Speaking of which, if you’ll allow me the tangent: this whole trend of calling people “basic” needs to die, and now. For the uninitiated: “basic” refers to a female who is supposedly unoriginal and boring. There are some particular fashion choices and turns of phrase that warrant the label– e.g. leggings, boots, and scarves; “I can’t even,” etc– and, at this point, the pumpkin spice latte (and pretty much anything from Starbucks) is completely synonymous with “basic.” I get why these things are easy and amusing to make fun of, but 1) it’s lame to make fun of people based on what they wear and how they take their coffee, and 2) it basically sets up a lose-lose situation for us girls. If you step out in riding boots and a fall scarf and order your coffee from Starbucks, you’re basic, but if you wear unusual clothes and order black coffee from a independent cafe, you’re a pretentious hipster. I don’t know about you, but I don’t feel like spending precious energy scrutinizing my every decision to make sure it stands up to some ridiculously vague standard of fashionability, so how about we all just enjoy the things we enjoy– especially things as simple as our morning beverage and footwear choices– and stop ragging on people who enjoy different things. Sound like a plan?
Anyway, these cookies are full of pumpkin and other treats, and you should definitely make them at your earliest opportunity.
(I always buy the One-Pie pumpkin puree solely because of the nifty vintage-looking label.)
One of the best things about these cookies is that you don’t have to worry about softening the butter ahead of time. There are few things worse when you’re getting ready to make cookies than realizing that your butter is still hanging out in the fridge. For these cookies, you melt the butter in a saucepan along with the pumpkin and spices, and then mix all the ingredients together by hand. It’s such an easy recipe, and yet the results are so satisfying. The cookies are somewhat cakey, sort of like a cross between a muffin top and a scone, and the addition of white chocolate chips mimics the frosting you might find on a pumpkin cake. Dried cranberries add a tart edge, which keeps the white chocolate from being overwhelmingly sweet.

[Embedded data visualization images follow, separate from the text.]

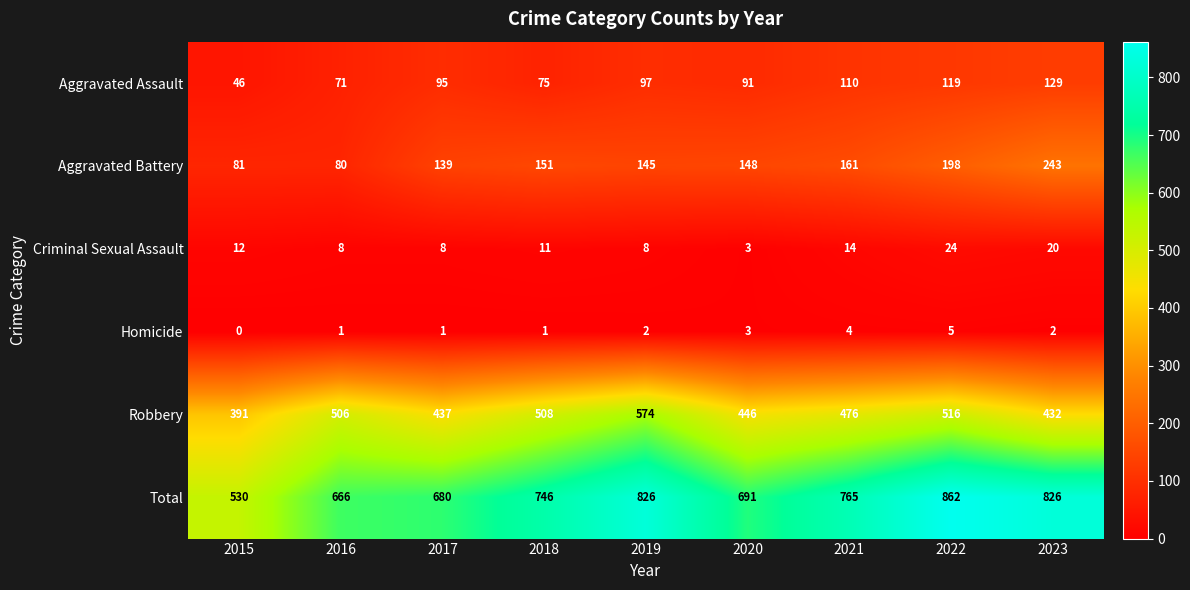

Which category has the lowest value across all series?

2015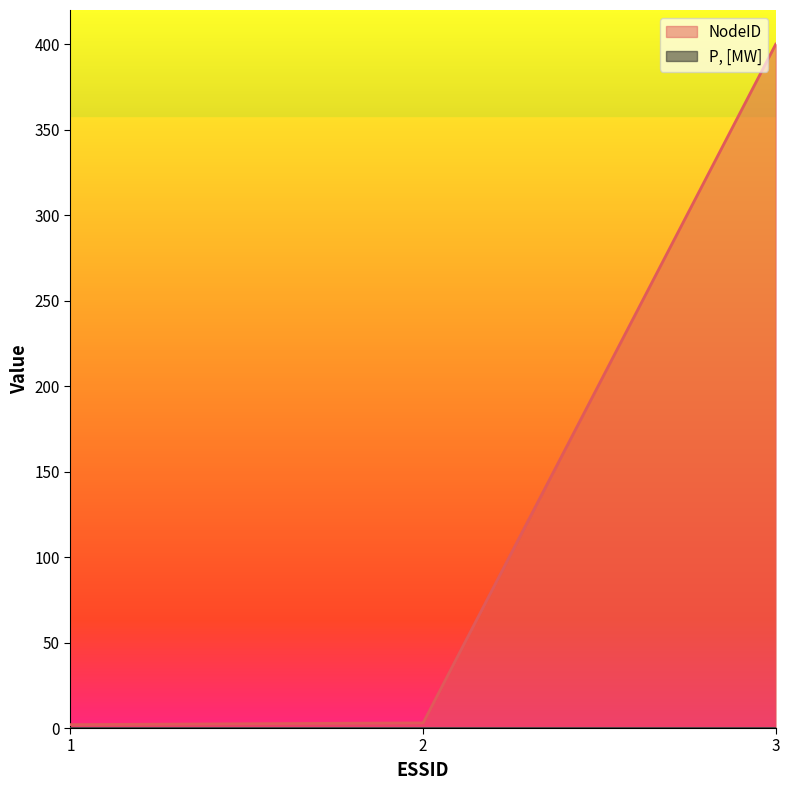

Reading left to right, extract all data points from this chart.

1=2	2=3	3=400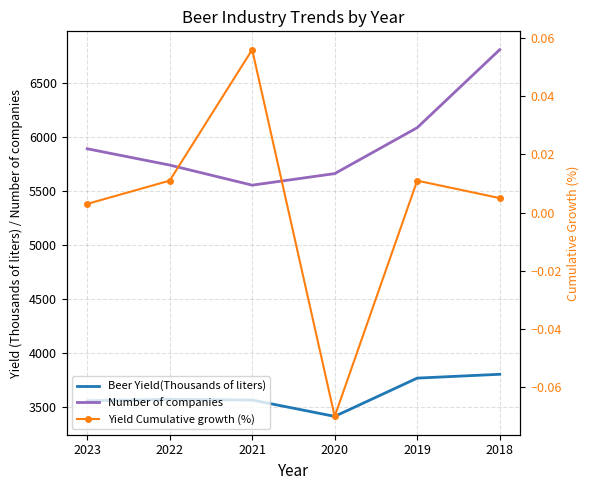

What is the sum of the Number of companies values at 2021 and 2018?

12356.0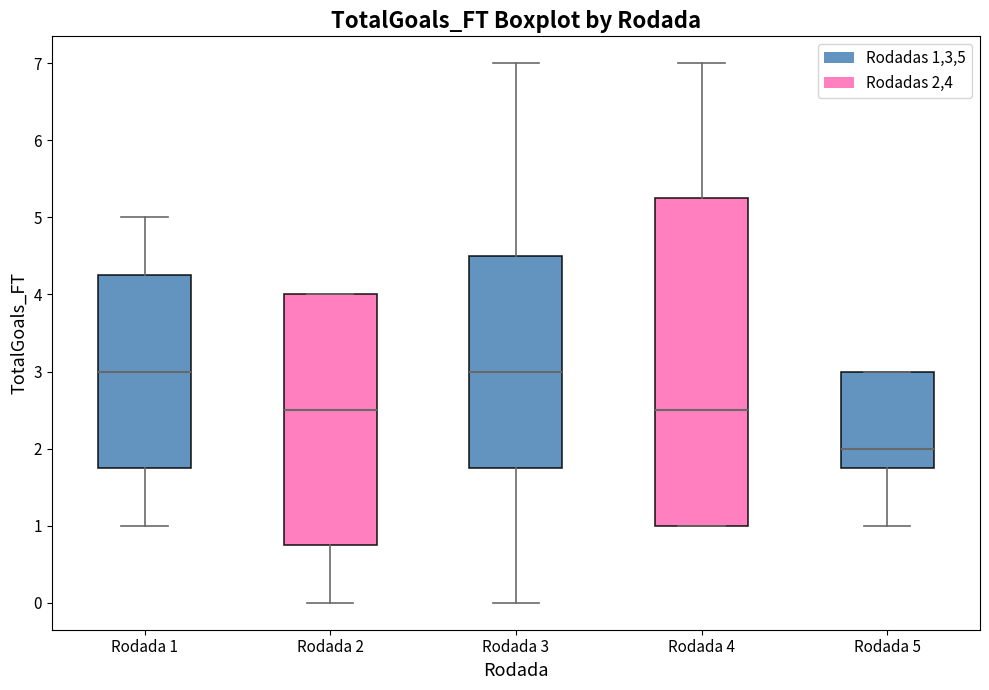

Reading left to right, transcribe this box plot: for each box, give where its median line is, the range the box spans, and where its two whiskers end, as read against the y-axis. The values are not printed on the chart, so give them approximately, as read against the axis.

Rodada 1: median 3.0, box 1.8 to 4.3, whiskers 1.0 to 5.0
Rodada 2: median 2.5, box 0.8 to 4.0, whiskers 0.0 to 4.0
Rodada 3: median 3.0, box 1.8 to 4.5, whiskers 0.0 to 7.0
Rodada 4: median 2.5, box 1.0 to 5.3, whiskers 1.0 to 7.0
Rodada 5: median 2.0, box 1.8 to 3.0, whiskers 1.0 to 3.0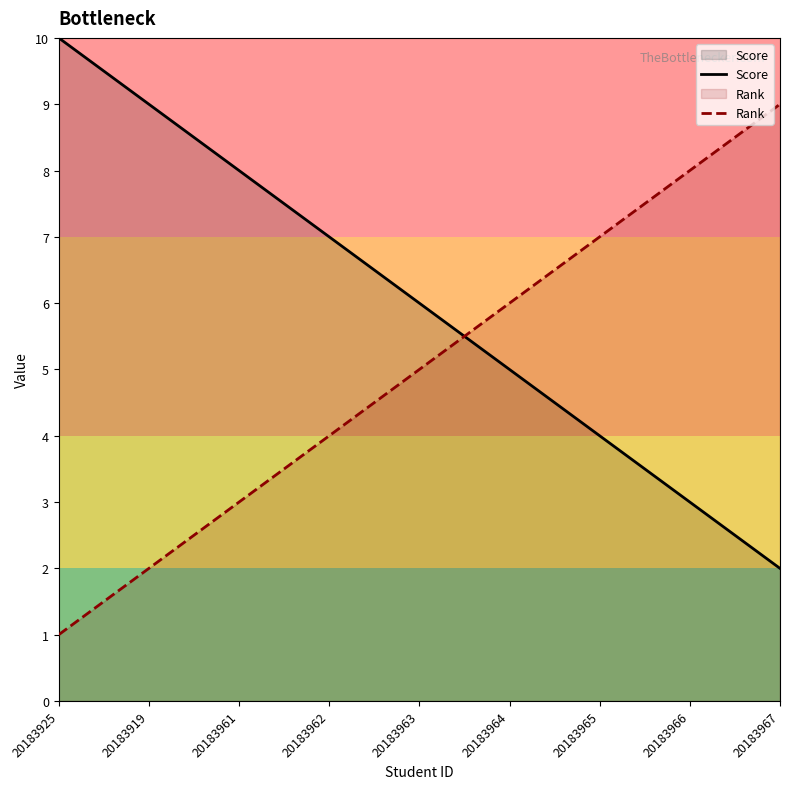

Is it true that Score equals 10 at 20183925?

True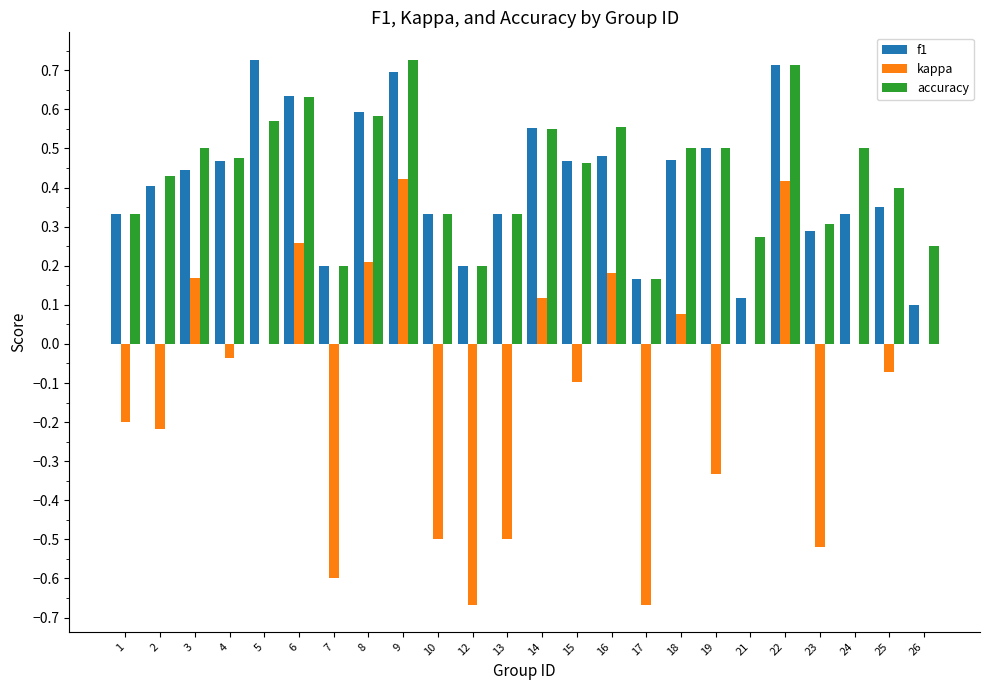

True or false: accuracy has a value of 0.6 at 13.

False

And I dare anyone who thinks pumpkin is stupid to walk into my kitchen while these cookies are baking and turn up their nose. If the smell of warm cinnamon and sugar wafting out of the oven doesn’t soften your heart, then I don’t know what to tell you. But then again, if that does nothing for you, well, you’re probably not reading this blog anyway.
Pumpkin Cranberry White Chocolate Cookies
adapted from Homemade Decadence
1 cup canned pumpkin (if you feel like using homemade puree, do it!)
1 stick unsalted butter
1 teaspoon ground cinnamon
1/2 teaspoon ground ginger
1/4 teaspoon freshly grated nutmeg
1/4 teaspoon ground cloves
1/4 teaspoon ground cardamom
2 cups all-purpose flour
1 teaspoon baking powder
1 teaspoon baking soda
1/2 teaspoon salt
2 large eggs
1 cup packed brown sugar
1 teaspoon vanilla extract
1 cup dried cranberries
1 cup white chocolate chips
Put a rack in the upper third of the oven; preheat to 325°F. Line a baking sheet with parchment paper.
In a medium saucepan over medium heat, combine the pumpkin, butter, and spices (cinnamon through cardamom) and heat until the butter is melted and the mixture is warmed through. Remove from the heat and cool slightly.
In a large bowl, combine flour, baking powder, baking soda, and salt.
When the pumpkin mixture has cooled to about room temperature, stir in the eggs, sugar, and vanilla. Pour pumpkin mixture into flour mixture and mix well with a spatula; add cranberries and white chocolate and stir to combine.
Spoon the cookie dough onto prepared baking sheet, using about 2 tablespoonfuls of dough per cookie (about the size of a ping-pong ball). Bake for about 15 minutes, or until the cookies just start to turn golden on the edges. Let cool on the baking sheets for about five minutes, then transfer to wire racks to cool completely.